2. I am impressed also with the fact that Mr. Spurgeon above all other preachers, preached the Word. So many preach from the Gospels or the Epistles, or the New Testament, or favorite parts of the Old Testament. Take a volume of the ” Metropolitan Tabernacle Pulpit,” or, better still, look at the exhaustive index to the sermons published by Messrs. Passmore and Alalaxter, and you will see how Mr. Spurgeon ranges over the whole Bible. I take up a volume at random, that for 1892, containing sixty sermons, and I find that they are taken from Genesis, Exodus, Deuteronomy, 1 Samuel, 2 Samuel, 1 Chronicles, 2 Chronicles, Nehemiah, Job, Psalms, Ecclesiastes, Isaiah, Jeremiah, Ezekiel, Daniel, Hosea, Zechariah, Matthew, Mark, Luke, John, Acts, Romans, 1 Corinthians, 2 Corinthians, Ephesians, Philippians, Hebrews, and James.

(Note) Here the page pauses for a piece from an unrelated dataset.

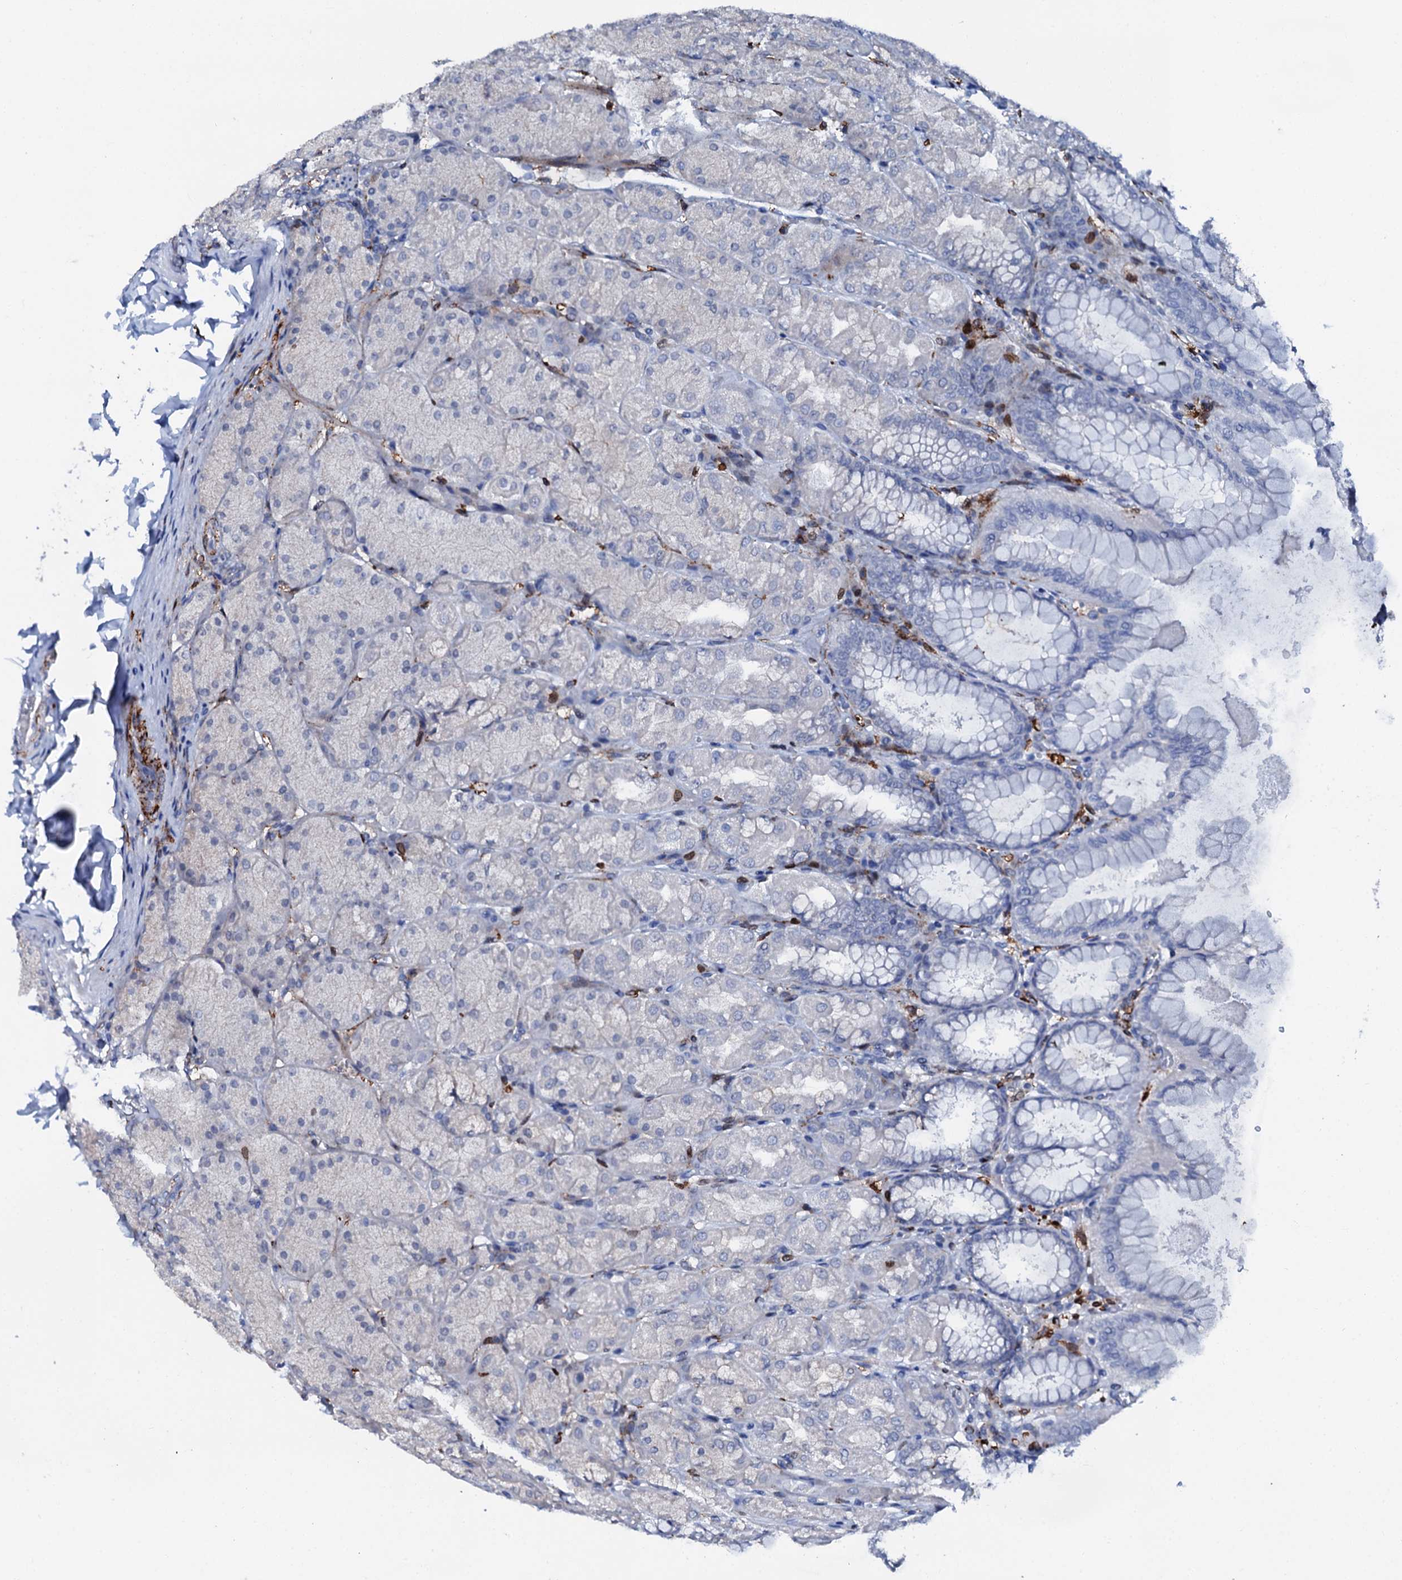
{"staining": {"intensity": "strong", "quantity": "<25%", "location": "cytoplasmic/membranous"}, "tissue": "stomach", "cell_type": "Glandular cells", "image_type": "normal", "snomed": [{"axis": "morphology", "description": "Normal tissue, NOS"}, {"axis": "topography", "description": "Stomach, upper"}], "caption": "Strong cytoplasmic/membranous expression is present in approximately <25% of glandular cells in normal stomach. The protein is stained brown, and the nuclei are stained in blue (DAB IHC with brightfield microscopy, high magnification).", "gene": "MED13L", "patient": {"sex": "female", "age": 56}}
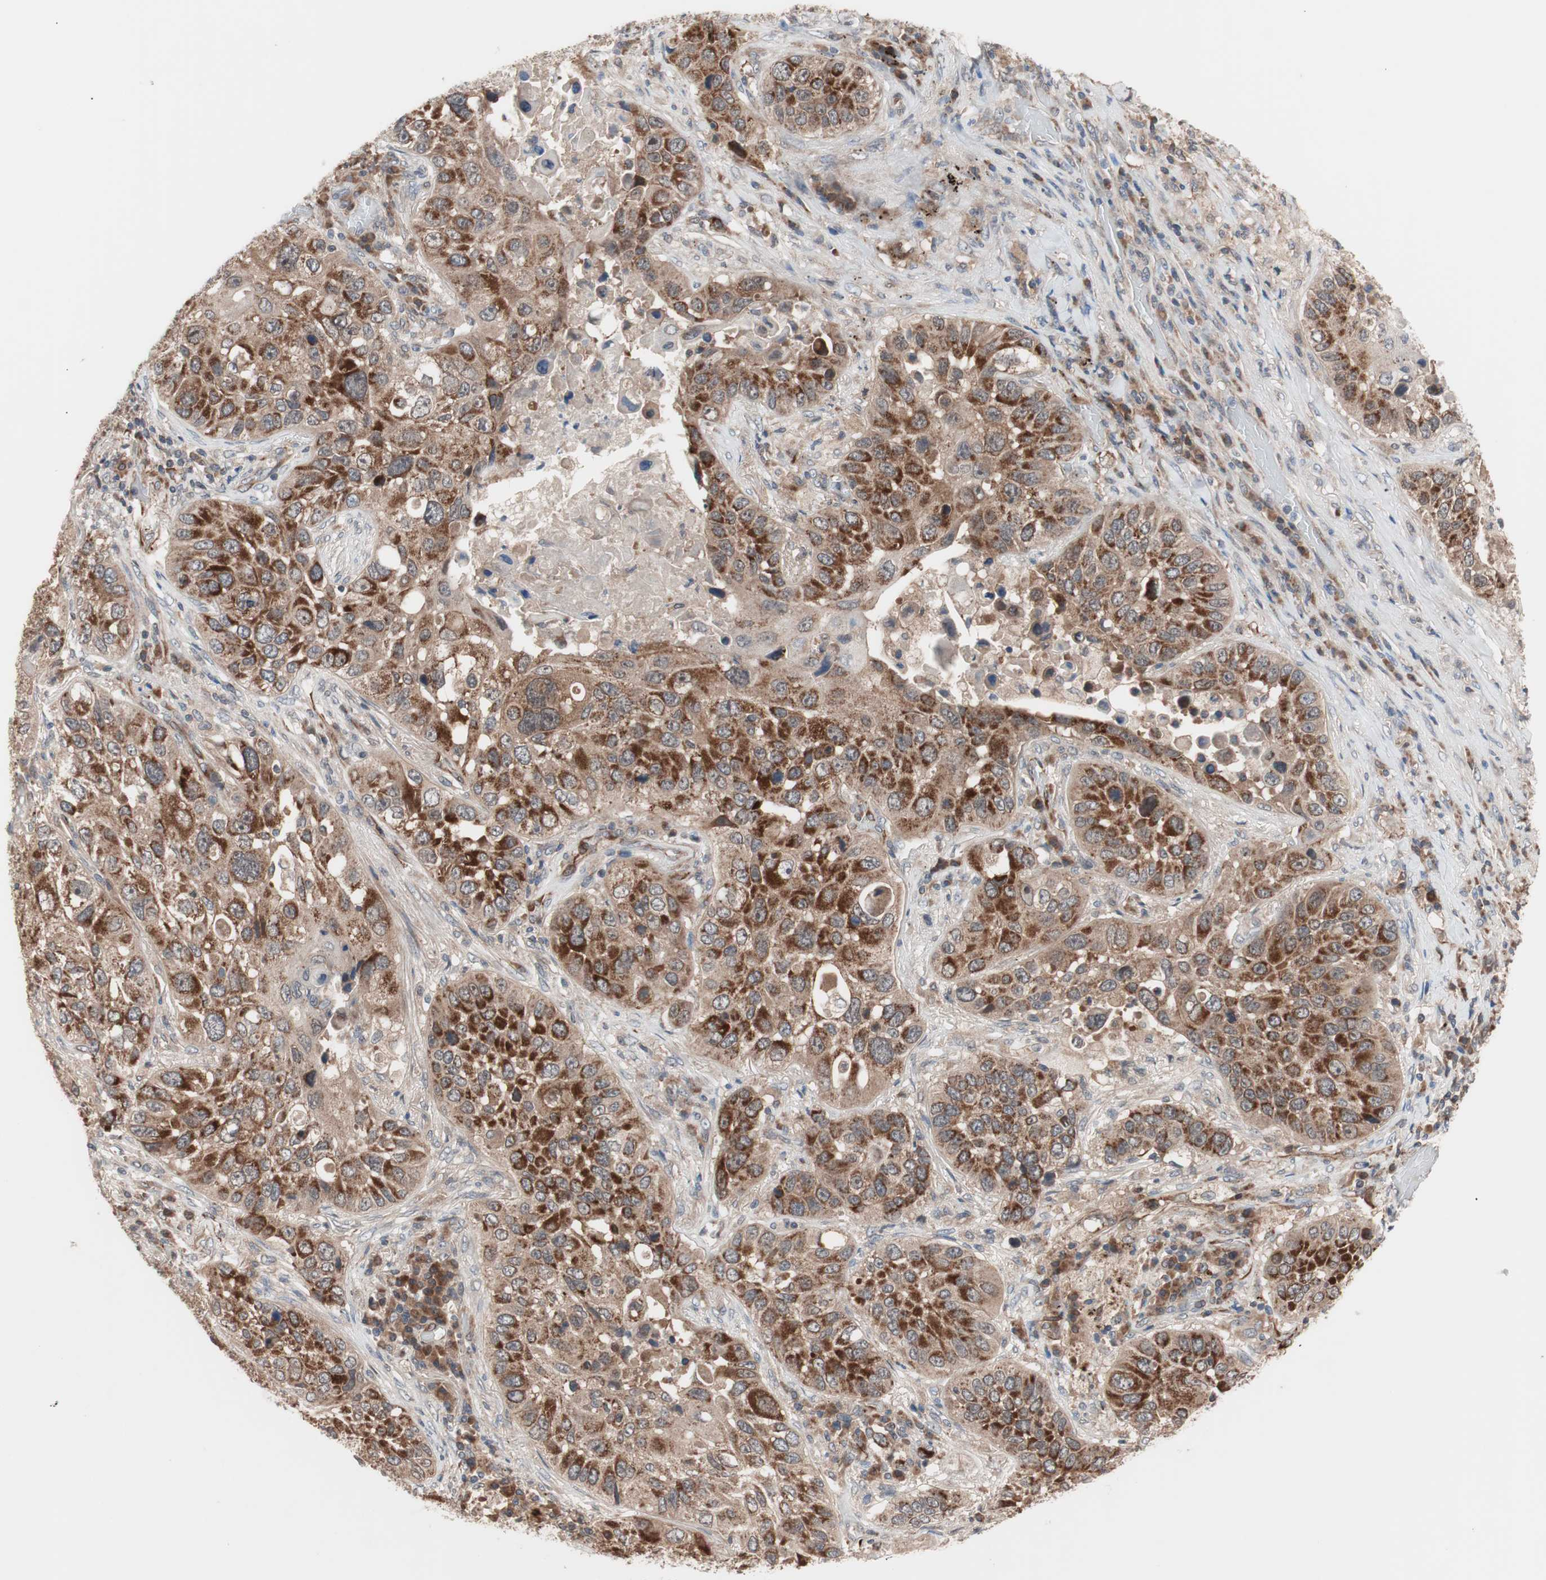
{"staining": {"intensity": "strong", "quantity": ">75%", "location": "cytoplasmic/membranous"}, "tissue": "lung cancer", "cell_type": "Tumor cells", "image_type": "cancer", "snomed": [{"axis": "morphology", "description": "Squamous cell carcinoma, NOS"}, {"axis": "topography", "description": "Lung"}], "caption": "This is a micrograph of immunohistochemistry staining of squamous cell carcinoma (lung), which shows strong positivity in the cytoplasmic/membranous of tumor cells.", "gene": "HMBS", "patient": {"sex": "male", "age": 57}}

He rightly divided the Word of Truth. Nor did he read into his texts –at least,he read no more into them than Christ and the Apostles did. He interpreted the Old Testament from their standpoint. If they were wrong, he was wrong; if they were right,he was right. At present in many pulpits the Old Testament has fallen into almost complete disuse, or at least many parts of it are neglected. There was no part of it where Mr. Spurgeon could not find the Bread of Life. For him the two Testaments interpreted one another. This gave an astonishing freshness to his preaching. For the multitude of Christians in all ages the Bible must be its own commentary. Scripture must be interpreted by Scripture. Any views that prevent such an interpretation are stamped with falsehood.
I note another characteristic, perhaps the most striking of all. Preachers nowadays as a rule avoid great subjects. They are afraid of great texts. They prefer some quaint unexpected text, and a subject which may be illustrated from literature and the common experiences of human life. I do not deny for a moment that there is a great place for such sermons. If a preacher can put himself on common ground with the thoughts of the hearer during the week, he has a much better chance of being listened to and remembered. Nevertheless, there are some preachers who do not need this, and of such was Mr. Spurgeon. He moved among the last awful secrets of the Christian redemption like a child at home. It was not merely that he was a great and trained theologian –he was that in the most eminent degree from the commencement of his London ministry. He had thoroughly mastered great theological system –mastered ‘it in all its bearings –and was never carried away by the exaggerating of separate aspects of the Faith. He saw the truth in all its breadth and in its manifold connections.
He did not, for an example, preach Christ in us apart from the truth Christ for us. Neither did he preach Christ for us and forget to speak of Christ in us. But with him theology was a matter of experience. He never taught it in dry dogmatic propositions. The greatest and profoundest faiths he had passed through the fires of life. He could sing about them as well as preach about them. Ministers may ask themselves (and this is a very good test) Can I preach from the words “Accepted in the Beloved,” or “Not having mine own righteous”? The preacher to whom those texts suggest nothing does not know the burning heart of Christianity. But if he is carried away into the depth of these texts, and is able to preach on them from living experience, he has an unction from the Holy One, and is greatest when he speaks of the stories of spiritual experiences.
When he deals with the ordinary griefs of life, especially with bereavement, he is less helpful than in other places, for he himself perhaps never quite understood the agony of loss. On the other hand, he knew as few have known what it was to be in the valley of spiritual humiliation. I wish it were possible that his expositions on the Psalms could be published separately; they are quite alone, so far as I know, in our literature. Mr. Spurgeon cast his plumbline marvelously far.